Gelinen noktada Doğu Türkistan meselesinin bölgesel ve küresel olarak durumunun sağlıklı bir şekilde analiz edilmesi gerekmektedir.
– Doğu Türkistan; sürekli ve istisnai olmayan baskı ve asimilasyon politikalarına maruz kalmakta; eğitim, dil, kültür bağlamında kimliğini kaybetme tehlikesi ile karşı karşıyadır.
– Baskılardan dolayı sürekli olarak beyin göçü vermekte; buna karşın diasporadaki varlığı, küresel ölçekte sesini duyuracak etkinlikten mahrumdur.
– ABD’nin Uygur sorununa sahip çıkma biçiminin, kendi kontrolünde belli sınırları aşmayan bir propaganda malzemesi olarak meseleyi ele almasından başka anlamı yoktur.
– Uygurların taleplerinin tümüne sahip çıkmadığı gibi, bu taleplerin büyük kısmına bizzat Amerika’nın kendisi karşıdır.
– Uygurların karşı karşıya oldukları işkence, özgürlük arayışı ve asimilasyon sorunu Amerika’nın insafına bırakılmayacak kadar hayati önemdedir.
– İslam dünyasında ve Batı’da yayılmış olan Doğu Türkistan diasporasına, başta Türkiye olmak üzere İslam dünyasının sahip çıkması, onlara destek olması ve taleplerini dünyanın gündemine getirmeleri bir zorunluluktur.

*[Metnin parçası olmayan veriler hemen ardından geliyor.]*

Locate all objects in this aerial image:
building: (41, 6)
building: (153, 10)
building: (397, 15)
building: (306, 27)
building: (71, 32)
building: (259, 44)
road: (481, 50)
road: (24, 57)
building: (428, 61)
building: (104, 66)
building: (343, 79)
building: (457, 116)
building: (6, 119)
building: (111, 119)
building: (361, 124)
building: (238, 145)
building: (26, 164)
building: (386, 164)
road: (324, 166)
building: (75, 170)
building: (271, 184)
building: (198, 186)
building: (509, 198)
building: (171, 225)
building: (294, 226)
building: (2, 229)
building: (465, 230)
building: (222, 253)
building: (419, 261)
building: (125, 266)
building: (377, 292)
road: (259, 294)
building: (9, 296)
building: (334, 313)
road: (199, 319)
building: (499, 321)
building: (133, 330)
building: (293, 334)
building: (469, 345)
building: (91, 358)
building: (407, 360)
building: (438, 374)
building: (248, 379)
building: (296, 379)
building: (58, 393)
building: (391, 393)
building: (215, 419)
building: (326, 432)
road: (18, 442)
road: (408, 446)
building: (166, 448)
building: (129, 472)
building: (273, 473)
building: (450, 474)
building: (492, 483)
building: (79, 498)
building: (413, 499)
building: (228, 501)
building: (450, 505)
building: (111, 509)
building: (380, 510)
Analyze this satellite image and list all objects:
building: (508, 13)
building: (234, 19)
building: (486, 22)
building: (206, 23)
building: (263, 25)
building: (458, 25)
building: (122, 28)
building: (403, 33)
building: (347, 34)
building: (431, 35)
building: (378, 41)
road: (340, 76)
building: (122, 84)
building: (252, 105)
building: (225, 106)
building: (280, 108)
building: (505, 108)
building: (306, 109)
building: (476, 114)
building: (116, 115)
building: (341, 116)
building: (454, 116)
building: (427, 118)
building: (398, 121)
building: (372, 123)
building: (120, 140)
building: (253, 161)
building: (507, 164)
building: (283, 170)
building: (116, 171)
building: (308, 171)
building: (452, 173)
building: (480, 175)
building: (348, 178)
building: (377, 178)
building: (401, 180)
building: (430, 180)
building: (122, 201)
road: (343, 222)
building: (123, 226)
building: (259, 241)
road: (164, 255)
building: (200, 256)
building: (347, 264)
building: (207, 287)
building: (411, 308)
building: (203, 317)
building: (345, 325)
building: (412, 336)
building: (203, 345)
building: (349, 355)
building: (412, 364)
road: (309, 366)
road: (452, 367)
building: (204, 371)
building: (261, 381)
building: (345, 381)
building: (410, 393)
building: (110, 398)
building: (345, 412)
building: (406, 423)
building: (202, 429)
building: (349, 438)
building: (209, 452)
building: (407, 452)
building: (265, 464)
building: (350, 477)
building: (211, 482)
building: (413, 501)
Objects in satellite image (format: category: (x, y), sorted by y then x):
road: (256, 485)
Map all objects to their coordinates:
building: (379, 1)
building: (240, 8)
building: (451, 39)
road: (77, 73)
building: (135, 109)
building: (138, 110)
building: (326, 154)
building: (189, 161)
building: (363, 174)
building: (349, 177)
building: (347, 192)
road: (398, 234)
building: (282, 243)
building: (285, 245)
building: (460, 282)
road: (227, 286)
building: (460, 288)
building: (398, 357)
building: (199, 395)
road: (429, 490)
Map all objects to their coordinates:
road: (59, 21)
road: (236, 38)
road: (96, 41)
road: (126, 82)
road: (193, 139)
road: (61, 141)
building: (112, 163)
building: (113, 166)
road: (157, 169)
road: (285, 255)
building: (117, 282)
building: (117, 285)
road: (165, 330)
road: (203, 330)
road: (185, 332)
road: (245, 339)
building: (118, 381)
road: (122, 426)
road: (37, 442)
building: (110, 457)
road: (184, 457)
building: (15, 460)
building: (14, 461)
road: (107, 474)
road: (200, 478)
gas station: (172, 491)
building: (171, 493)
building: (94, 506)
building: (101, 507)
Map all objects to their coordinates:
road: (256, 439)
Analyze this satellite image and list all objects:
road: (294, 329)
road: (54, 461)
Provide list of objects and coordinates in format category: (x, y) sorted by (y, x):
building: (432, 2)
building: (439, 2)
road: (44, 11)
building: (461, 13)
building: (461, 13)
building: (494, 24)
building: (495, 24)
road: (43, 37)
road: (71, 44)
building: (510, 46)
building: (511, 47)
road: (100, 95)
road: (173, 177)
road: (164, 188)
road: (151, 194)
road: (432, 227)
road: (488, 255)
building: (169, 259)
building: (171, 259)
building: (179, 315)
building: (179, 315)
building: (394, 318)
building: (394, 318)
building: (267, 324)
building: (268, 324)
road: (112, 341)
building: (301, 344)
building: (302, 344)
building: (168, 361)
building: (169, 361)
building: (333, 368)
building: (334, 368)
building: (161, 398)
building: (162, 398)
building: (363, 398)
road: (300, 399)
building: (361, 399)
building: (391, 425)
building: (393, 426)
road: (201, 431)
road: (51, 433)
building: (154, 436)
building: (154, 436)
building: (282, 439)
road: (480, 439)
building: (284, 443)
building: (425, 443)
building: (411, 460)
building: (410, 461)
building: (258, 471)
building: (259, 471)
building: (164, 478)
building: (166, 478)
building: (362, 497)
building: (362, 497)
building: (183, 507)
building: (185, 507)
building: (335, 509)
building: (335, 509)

– Türkiye bir yanda küresel rekabette yükselen bir güce yaklaşırken diğer tarafta Uygur meselesinin bu yükselişi zedelememesini önceleyen bir politika izlemeye başlamıştır. Daha önce kısık sesle de olsa verilen desteğin bir tür Çin’i ikna etmeye yönelik stratejiye evrildiği izlenimi verilmektedir.
– Bu süreçte Doğu Türkistan davasına sahip çıkan, gündeme getirmeye çalışan gerek diaspora gerekse dayanışma içindeki güçler meseleleri soğuk kanlılıkla teşhis edip, uzun vadeli bir strateji geliştirmek zorundadırlar.
– Bağımsızlık ideali için slogandan ileriye gitmeyen etkinlikler yerine, kısa vadede baskıları kaldırmaya, orta vadede başta eğitim olmak üzere ekonomik ve sosyal konumlarının iyileşmesini sağlayacak bir yol haritasının oluşturulması gerekir.
– İslam dünyasının konuya ilgisi çekilmeden, bir yanda fırsat buldukça dışarıya göç veren, içerde ise Çin göçünün demografik baskısı karşısında Uygur kimliğinin mevcudiyetinin korunması zordur.
– “Batı Türkistan”daki bağımsız ülkelerin Çin baskısı karşısında duyarsızlıkları meseleyi coğrafi bir destek alanı oluşturmaktan uzaklaştırmaktadır. Bu imkanın kullanılması için Türk cumhuriyetlerinde zemin oluşturulması gerekir.
– Türkiye’nin konuya dair öncü rol beklentisi ile Türkiye’nin gelecekteki denge hesapları çatışmaktadır. Bu açmazın giderilmesi için yol haritasının çizilmesi, Japonya’dan önce Türkiye’de bir Uygur Kongresi’nin toplanabilmesi önemlidir.